Ese aprendizaje temprano tiene consecuencias profundas. Cuando un niño u adolescente entiende que no será protegido si habla, arrastra esa lección toda su vida. Por eso no sorprende que, al llegar al mundo laboral, muchos adultos repitan el mismo patrón de silencio ante el acoso, la humillación o la discriminación.
En las empresas, los canales internos de denuncia se han convertido en un requisito legal, más que en una herramienta de justicia. Y, de nuevo, lo que más se denuncia —cuando se denuncia— es lo mismo que se sufre en los colegios: acoso, abuso de poder y violencia por razón de sexo. Con mucha diferencia con respecto a cualquier otro comportamiento irregular.
El paralelismo es inquietante. En las aulas, las víctimas callan por miedo a las represalias o a no ser creídas. En las oficinas, el miedo adopta otro nombre: miedo a perder el trabajo, a quedar señalado, a que el expediente “desaparezca” misteriosamente en un comité interno. Y detrás de ese miedo, una verdad incómoda: no existen canales realmente independientes ni garantías de investigación imparcial.

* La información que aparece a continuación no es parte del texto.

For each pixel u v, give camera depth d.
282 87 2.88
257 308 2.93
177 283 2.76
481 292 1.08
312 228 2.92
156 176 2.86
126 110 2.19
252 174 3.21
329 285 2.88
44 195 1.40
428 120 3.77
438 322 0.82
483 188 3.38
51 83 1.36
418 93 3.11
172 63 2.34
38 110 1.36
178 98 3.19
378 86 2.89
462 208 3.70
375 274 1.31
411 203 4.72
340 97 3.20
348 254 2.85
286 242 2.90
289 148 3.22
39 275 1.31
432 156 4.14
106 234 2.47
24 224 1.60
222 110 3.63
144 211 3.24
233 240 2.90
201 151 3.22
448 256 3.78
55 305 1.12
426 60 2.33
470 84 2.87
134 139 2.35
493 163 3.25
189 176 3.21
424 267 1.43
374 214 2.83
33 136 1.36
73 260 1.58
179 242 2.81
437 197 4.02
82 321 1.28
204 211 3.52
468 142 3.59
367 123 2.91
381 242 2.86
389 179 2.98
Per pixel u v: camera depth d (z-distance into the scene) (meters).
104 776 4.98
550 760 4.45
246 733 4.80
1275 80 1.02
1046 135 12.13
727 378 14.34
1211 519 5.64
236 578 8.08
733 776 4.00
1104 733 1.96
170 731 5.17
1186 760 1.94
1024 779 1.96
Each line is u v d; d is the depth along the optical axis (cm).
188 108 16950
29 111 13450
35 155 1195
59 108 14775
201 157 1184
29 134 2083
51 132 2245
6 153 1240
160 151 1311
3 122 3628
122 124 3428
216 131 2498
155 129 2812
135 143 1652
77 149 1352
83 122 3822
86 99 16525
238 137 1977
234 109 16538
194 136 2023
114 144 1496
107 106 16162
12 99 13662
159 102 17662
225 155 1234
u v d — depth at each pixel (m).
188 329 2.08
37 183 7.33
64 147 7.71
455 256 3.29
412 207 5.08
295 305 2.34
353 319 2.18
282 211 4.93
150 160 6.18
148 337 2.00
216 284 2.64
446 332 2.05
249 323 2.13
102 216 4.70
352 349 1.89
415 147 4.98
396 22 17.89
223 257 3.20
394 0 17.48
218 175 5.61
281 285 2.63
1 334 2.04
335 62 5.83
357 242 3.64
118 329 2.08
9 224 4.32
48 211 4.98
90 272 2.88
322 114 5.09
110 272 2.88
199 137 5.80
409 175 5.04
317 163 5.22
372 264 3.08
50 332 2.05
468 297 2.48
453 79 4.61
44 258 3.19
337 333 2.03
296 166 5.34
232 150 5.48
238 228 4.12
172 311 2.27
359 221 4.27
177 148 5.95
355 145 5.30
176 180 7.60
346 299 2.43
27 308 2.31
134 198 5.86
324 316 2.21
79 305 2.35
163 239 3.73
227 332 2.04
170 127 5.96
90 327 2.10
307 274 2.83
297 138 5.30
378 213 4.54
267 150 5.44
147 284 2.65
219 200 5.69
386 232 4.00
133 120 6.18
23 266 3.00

Hablamos de menores y de adultos, pero el problema es el mismo: un sistema que protege la apariencia antes que a las personas. En muchos colegios, el prestigio institucional pesa más que la verdad. En muchas empresas, la reputación corporativa vale más que la dignidad de quien sufre. El resultado es un círculo perverso en el que las víctimas aprenden a sobrevivir callando, mientras los agresores aprenden que el silencio les protege.
En muchos colegios, el prestigio institucional pesa más que la verdad. En muchas empresas, la reputación corporativa vale más que la dignidad de quien sufre”
Romper esa cultura exige mucho más que carteles en los pasillos o buzones virtuales. Requiere canales gestionados por terceros, ajenos a la dirección, que garanticen confidencialidad real, investigación efectiva y acompañamiento psicológico y jurídico. Requiere también un cambio de mentalidad: que la denuncia deje de verse como un gesto de conflicto y empiece a entenderse como un acto de responsabilidad colectiva.
Educar para la convivencia no puede limitarse a enseñar a compartir o a resolver conflictos en grupo. También debe enseñar a nombrar lo que duele, a exigir justicia sin miedo y a confiar en que el sistema te protegerá, no te castigará. Porque si los niños aprenden pronto que hablar no sirve de nada, la sociedad que construiremos mañana será una en la que el silencio, una vez más, seguirá ganando.
Ante esta realidad, los gobiernos no pueden seguir mirando hacia otro lado. Es urgente que legislen la obligación de implementar medidas reales de prevención frente al acoso, en el ámbito educativo. No basta con recomendaciones ni protocolos simbólicos: deben existir normas que garanticen la protección efectiva de las víctimas y la responsabilidad de las instituciones que no actúen. Y esa obligación debe de tener al alumnado en el centro, ya que merecen sin duda, entornos seguros donde aprender sin miedo. La prevención no puede ser opcional: es vital. Porque una sociedad que no protege a quien sufre, educa sin querer a quien agrede.